I Cie, centri di identificazione ed espulsione per stranieri irregolari, sono una realtà presente in tutta la penisola italiana, con 13 strutture sparse sul territorio nazionale. Definiti da molti come “porcili” e “lager” (la Repubblica di Bologna parla di “una Guantanamo all’italiana”), vengono quotidianamente contestati dalle associazioni del settore – come la bolognese Progrè, con la video-inchiesta La Salute (P)reclusa, ma anche da giuristi, parlamentari e gran parte dell’opinione pubblica (la stessa che vorrebbe una riforma radicale della legge Bossi-Fini).
Innumerevoli fatti di cronaca segnalano le criticità che interessano i Cie in materia di violazioni dei diritti umani dei detenuti, che spesso giungono ad atti estremi per manifestare la loro disperazione. Tra le forme di protesta, quella delle “labbra cucite” è tra le più diffuse.
Tuttavia, il Documento programmatico sui Cie, commissionato dal ministro dell’Interno Annamaria Cancellieri nel 2012, non punta al miglioramento delle condizioni disumane cui gli stranieri sono sottoposti durante la loro permanenza nei centri. Anzi: si parla di celle d’isolamento, definite eufemisticamente come “moduli idonei a ospitare persone dall’indole non pacifica”, e di poteri straordinari per questori e prefetti. Si legge dell’introduzione di un’aggravante per i reati commessi all’interno della struttura e dell’istituzione di consigli di disciplina ad hoc.

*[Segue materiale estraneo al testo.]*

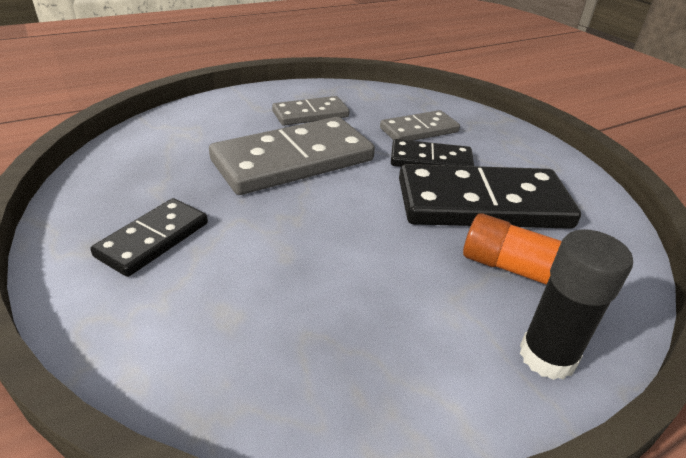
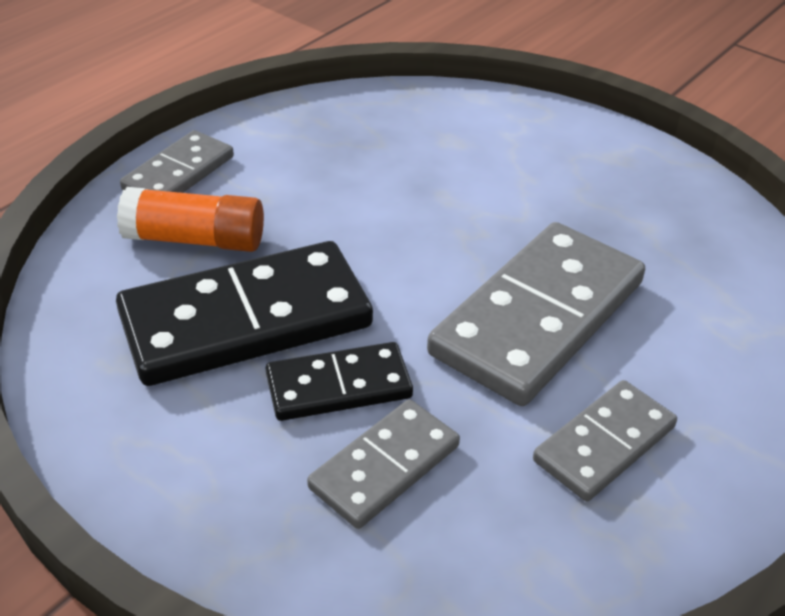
camera: 160 degrees right, 5 degrees up
(153, 239) = (577, 175): black domino -> none
(547, 356) = (179, 173): black glue stick -> grey domino

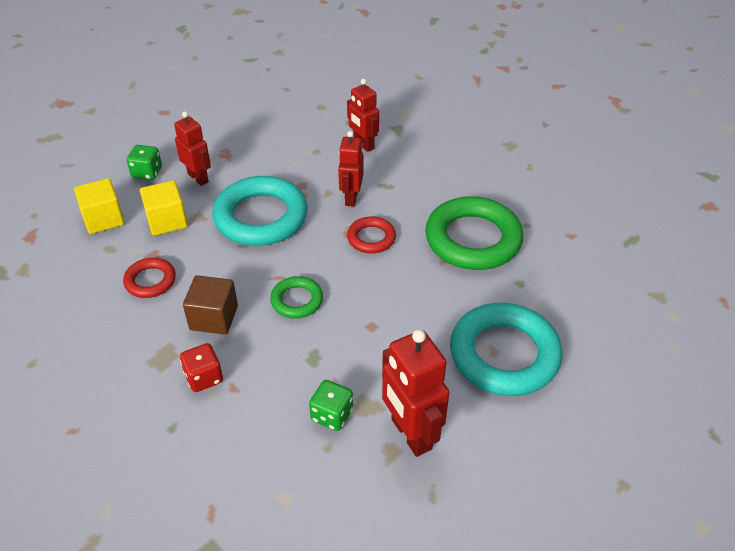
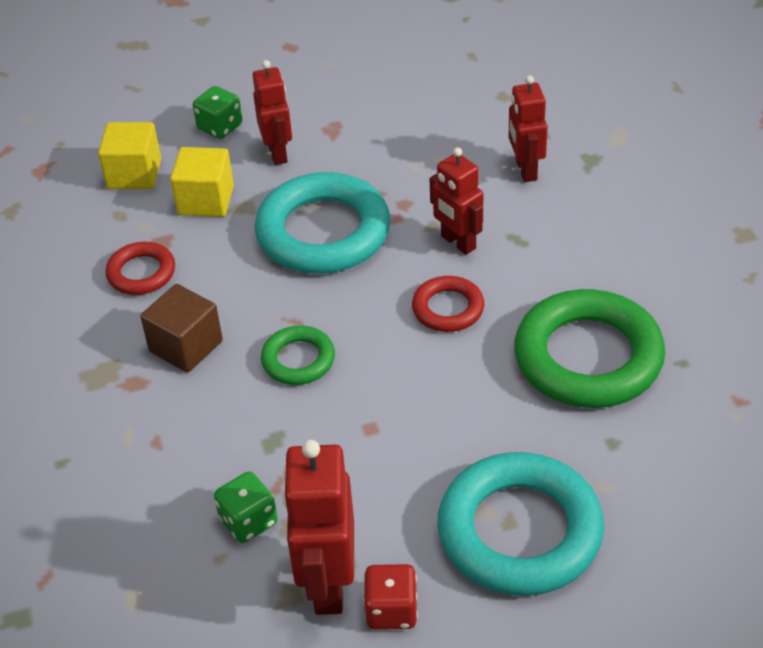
camera: 30 degrees right, 0 degrees up
(204, 377) = (130, 417): red dice -> red dice (391, 611)
(351, 198) = (457, 242): red robot -> red robot turned 75 degrees counterclockwise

Il Documento, frutto delle ispezioni effettuate da 7 tra prefetti e alti dirigenti del Viminale nei 13 centri italiani, è stato diffuso in anteprima dalla parlamentare bolognese del Pd Sandra Zampa, che ha espresso la sua profonda preoccupazione a riguardo: “Alcune conclusioni che emergono dal dossier – dice l’onorevole – fanno rabbrividire e dovrebbero far interrogare tutti”. Un esempio concreto? Gli autori del documento, coordinati dal sottosegretario Saverio Ruperto, scrivono: “La totale assenza di attività all’interno dei centri comporta una aumento di aggressività e malessere, che si traduce in un aumento di episodi di tensione tra immigrati trattenuti e forze dell’ordine”. A tale problematica il Viminale risponde con misure drasticamente restrittive dall’esito incerto. “Anziché prevenire le cause di frustrazioni e aggressività, dovute anche alle condizioni di trattenimento, non umane, si inventano le celle di isolamento“, sostiene Zampa.
Alle polemiche suscitate, su stampa e web, dalla prematura diffusione del documento il ministero dell’Interno risponde solo: ”Non esiste alcun piano del Viminale ma si tratta solo di uno studio sui CIE”. Riguardo alle preoccupazioni di figure come la parlamentare Pd Sandra Zampa, precisa: “Si tratta di una lettura distorta di un dossier conoscitivo finalizzato a fotografare il funzionamento dei Centri di Identificazione ed espulsione nell’ottica di garantire, anche con riforme normative, il miglioramento delle condizioni di accoglienza e trattamento dei cittadini immigrati”.